Quoted text:

-- BEGIN --

Indigenization Reading Circle Notebook: Two-Eyed Seeing

The FAUW Indigenization Reading Circle meets monthly to discuss readings relating to Indigenization and reconciliation in the university context.

“Two-Eyed Seeing” by Cheryl Bartlett, Murdena Marshall, and Albert Marshall* reports on a program developed at the University of Cape Breton to increase Indigenous enrollment in science. The article describes and reflects on a learning process that could be used to move post-secondary programs toward a recognition of the strengths of Indigenous knowledge and ways of knowing and those of “mainstream (Western) science.” One key challenge the authors identify is finding the humility to acknowledge the circumstantial relevance of different ways of knowing. Ensuring that the process respects distinct knowledge communities requires institutional participation by Indigenous elders to validate the path taken.

-- END --

Records shown:
-- BEGIN --

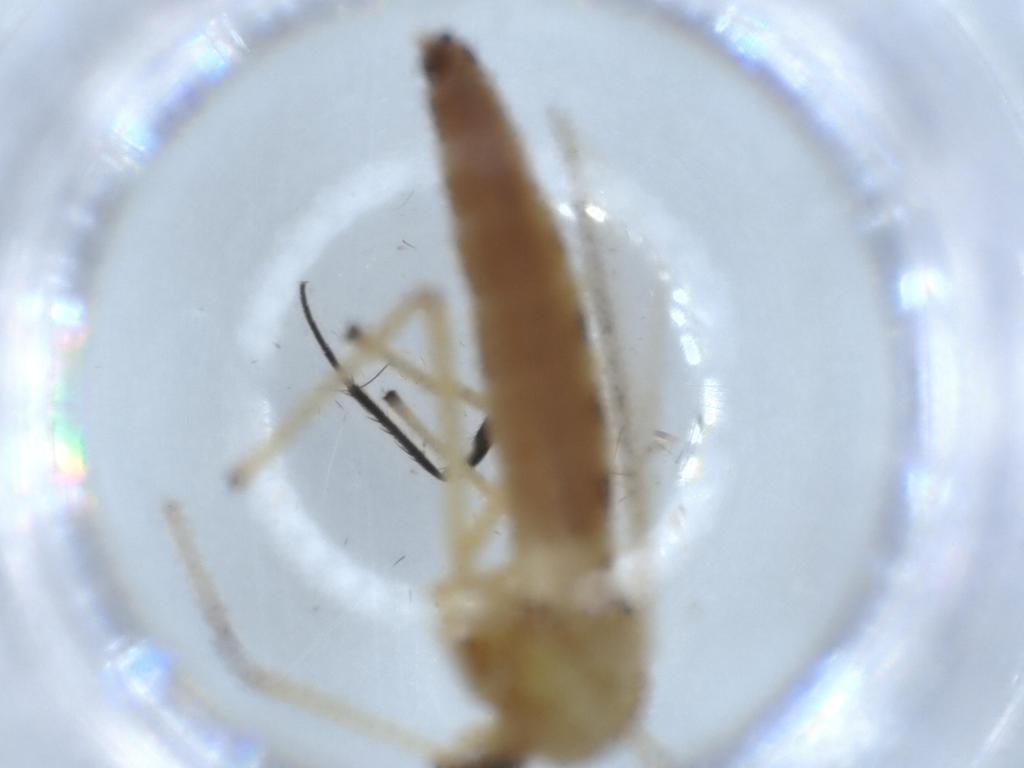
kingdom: Animalia
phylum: Arthropoda
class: Insecta
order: Diptera
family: Chironomidae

-- END --

The tasks:
1) List the authors of the "Two-Eyed Seeing" article discussed in the reading circle notebook.
2) Answer these questions from the reading circle notebook:
(a) How often does the FAUW Indigenization Reading Circle meet?
(b) At which university was the program described in the article developed?
(c) Whose institutional participation is needed to validate the path taken?
3) Continue the reading circle notebook on Two-Eyed Seeing from its final sentence.

Responses:
1)
Cheryl Bartlett
Murdena Marshall
Albert Marshall

2)
(a) Monthly.
(b) The University of Cape Breton.
(c) Indigenous elders.

3)
Participants in the reading circle were divided about the value of the “two-eyed seeing” framework. On the one hand, some regarded it as a conciliatory position that dodges more radical concerns about the violence of colonial ways of knowing. Some forms of academic knowledge are not benign ‘eyes to see by’ but reflect practices of dominance. Interpreting the framework closer to its intended STEM field of application, other participants could see two-eyed seeing as a promising generative framework. The co-learning journey described showed a process whereby new knowledge “tools” could be incorporated into a sovereign cultural setting.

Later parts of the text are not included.